In fact, it’s not just the last few weeks, but all year I’ve been slack in posting and less present for reading. (Honestly, that’s okay. We all get to be here just as much as works for us, including me.) One of the things that means is that I haven’t shared a lot of the projects I’ve worked on. That makes it harder for me to keep track, too! So I made a list.

Finished:
1. Fierce Little Bear
2. VA hospital quilt
3. VA hospital quilt
4. Charlotte’s Kitty — the only one I’ve shown you completed
5. This Old House
6. Georgia’s graduation quilt
7. Workshop landscape quilt

All but finished:
8. Fiesta! — I’ll get the binding done today

And then there are a number of works in progress, with varying levels of completion:
1. Resist
2. The Green Man
3. Rooster
4. Claddagh Ring
5. Tatters
6. Snowflake concepts

All of my works in progress are part of my “course work” to learn some methods to tell stories with my quilts. Though stories can be told in many ways, all of these projects focus on using words and pictures for that.

There’s been other stuff, too. For instance, early in the year I submitted a couple of designs to magazines to publish as patterns. (They weren’t accepted.) I might do that again; I might not. So I’ve had enough to do. Ultimately, though, I’d like to share a few of the quilts I’ve finished and talk a bit more about process for them. And I want to comment on some of the applique options I’m trying in my art/story quilt work. Now that I’ve broken ice again here (or is it more like clearing the throat?) I can work through some of that.
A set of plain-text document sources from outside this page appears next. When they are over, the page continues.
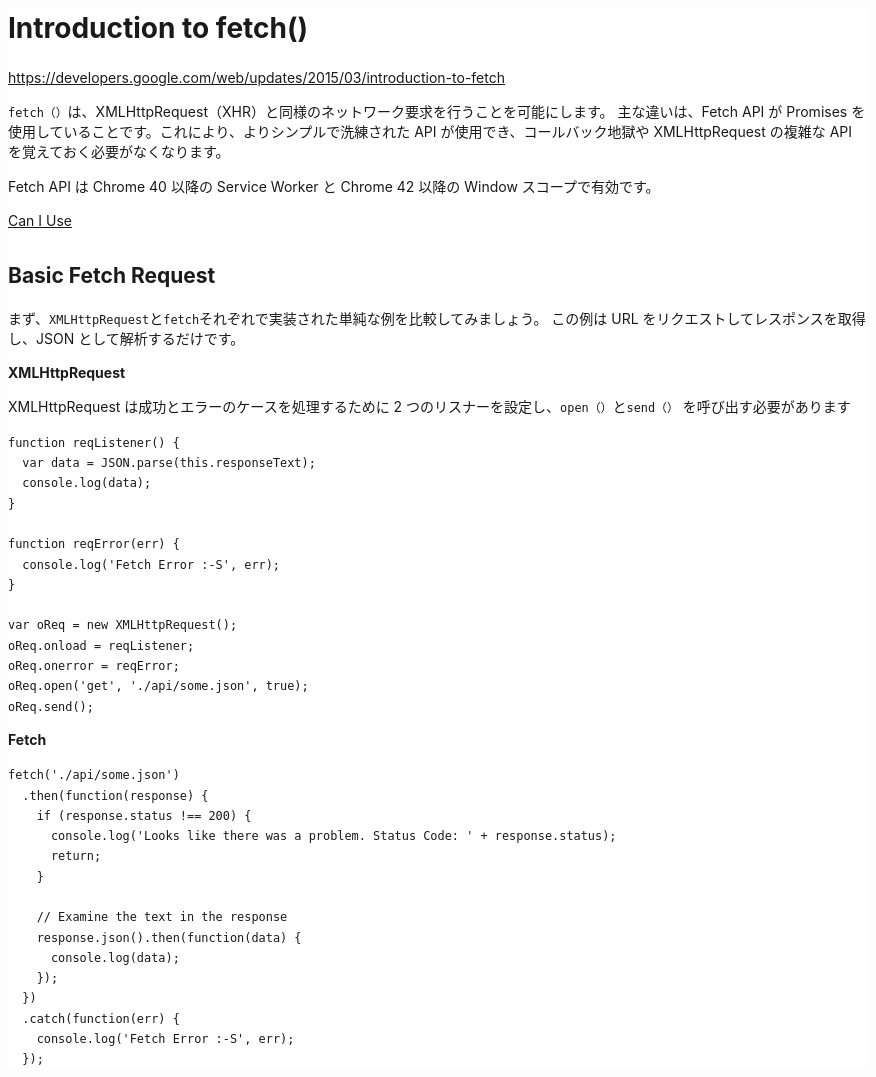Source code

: # Introduction to fetch()

https://developers.google.com/web/updates/2015/03/introduction-to-fetch

`fetch（）`は、XMLHttpRequest（XHR）と同様のネットワーク要求を行うことを可能にします。 主な違いは、Fetch API が Promises を使用していることです。これにより、よりシンプルで洗練された API が使用でき、コールバック地獄や XMLHttpRequest の複雑な API を覚えておく必要がなくなります。

Fetch API は Chrome 40 以降の Service Worker と Chrome 42 以降の Window スコープで有効です。

[Can I Use](https://caniuse.com/#search=fetch)

## Basic Fetch Request

まず、`XMLHttpRequest`と`fetch`それぞれで実装された単純な例を比較してみましょう。 この例は URL をリクエストしてレスポンスを取得し、JSON として解析するだけです。

**XMLHttpRequest**

XMLHttpRequest は成功とエラーのケースを処理するために 2 つのリスナーを設定し、`open（）`と`send（）` を呼び出す必要があります

```
function reqListener() {
  var data = JSON.parse(this.responseText);  
  console.log(data);  
}  

function reqError(err) {  
  console.log('Fetch Error :-S', err);  
}  

var oReq = new XMLHttpRequest();  
oReq.onload = reqListener;  
oReq.onerror = reqError;  
oReq.open('get', './api/some.json', true);  
oReq.send();
```

**Fetch**

```
fetch('./api/some.json')
  .then(function(response) {
    if (response.status !== 200) {
      console.log('Looks like there was a problem. Status Code: ' + response.status);
      return;
    }

    // Examine the text in the response
    response.json().then(function(data) {
      console.log(data);
    });
  })
  .catch(function(err) {
    console.log('Fetch Error :-S', err);
  });
```
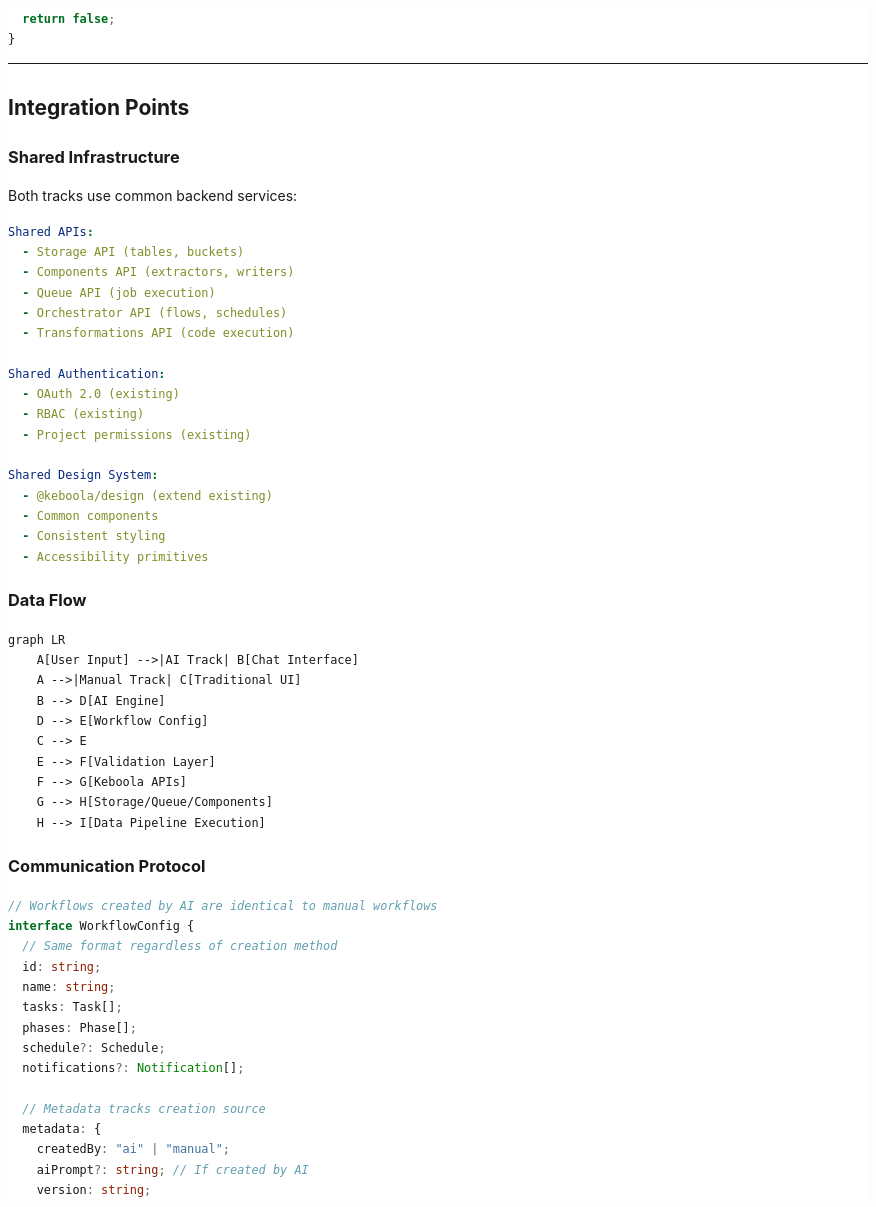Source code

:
 ```typescript
  return false;
}
```

---

## Integration Points

### Shared Infrastructure

Both tracks use common backend services:

```yaml
Shared APIs:
  - Storage API (tables, buckets)
  - Components API (extractors, writers)
  - Queue API (job execution)
  - Orchestrator API (flows, schedules)
  - Transformations API (code execution)

Shared Authentication:
  - OAuth 2.0 (existing)
  - RBAC (existing)
  - Project permissions (existing)

Shared Design System:
  - @keboola/design (extend existing)
  - Common components
  - Consistent styling
  - Accessibility primitives
```

### Data Flow

```mermaid
graph LR
    A[User Input] -->|AI Track| B[Chat Interface]
    A -->|Manual Track| C[Traditional UI]
    B --> D[AI Engine]
    D --> E[Workflow Config]
    C --> E
    E --> F[Validation Layer]
    F --> G[Keboola APIs]
    G --> H[Storage/Queue/Components]
    H --> I[Data Pipeline Execution]
```

### Communication Protocol

```typescript
// Workflows created by AI are identical to manual workflows
interface WorkflowConfig {
  // Same format regardless of creation method
  id: string;
  name: string;
  tasks: Task[];
  phases: Phase[];
  schedule?: Schedule;
  notifications?: Notification[];

  // Metadata tracks creation source
  metadata: {
    createdBy: "ai" | "manual";
    aiPrompt?: string; // If created by AI
    version: string;
```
This is enough for now. I hope you all have a terrific, productive week. Again, please feel free to link some of your cool stuff for me in comments. I’d love to see what you’re working on, too!

Expectations and Other Stuff

Here’s the thing: I almost always expect I can do more than I can actually do. And then when I can’t get it all done, at least not in the time I think I should, I get very frustrated. And whiny, and tired and irritable. It’s not fun for me and it’s likely not much fun for Jim, and it doesn’t make anything better or get it done more quickly or easily. After I had a long grumble and whine yesterday, I decided (and already knew this) that the best solution to my problem is simply to change my expectations.

One way to help that is to take a hiatus on the 100 Day Project. While I still think about my project pretty much every day, and I spend time investigating ideas, looking at books and videos, and mulling options. But my EXPECTATION that I actively, physically work on it daily, and post about it regularly, has become a burden for now. Time to drop that expectation.

You can see where I was on day 31, some time last week. The rooster is in parts that are not fused down. Likely the background will change a bit, and his tail might change slightly, too. I have ideas for how to border and finish it. He won’t go anywhere, so for now he just needs to wait.

Expectations:
* get graduation quilt top finished, quilted, and bound before 5/24
* get Fiesta! quilted and bound for friend’s secret present before mid-June
* finish rooster, time indeterminate
* resume 100 Day Project, picking up with day 32, time indeterminate
* publish blog posts about the other four quilts I’ve already finished this year but haven’t shown you, time indeterminate
* resume work on book project, time indeterminate

While this doesn’t change what is on my list, it does moderate my expectations for when it will get done. Hopefully that will increase my enjoyment and lower my stress, letting me enjoy the chattering wren and mewing catbird outside my kitchen, as well as the other pleasures around me all the time.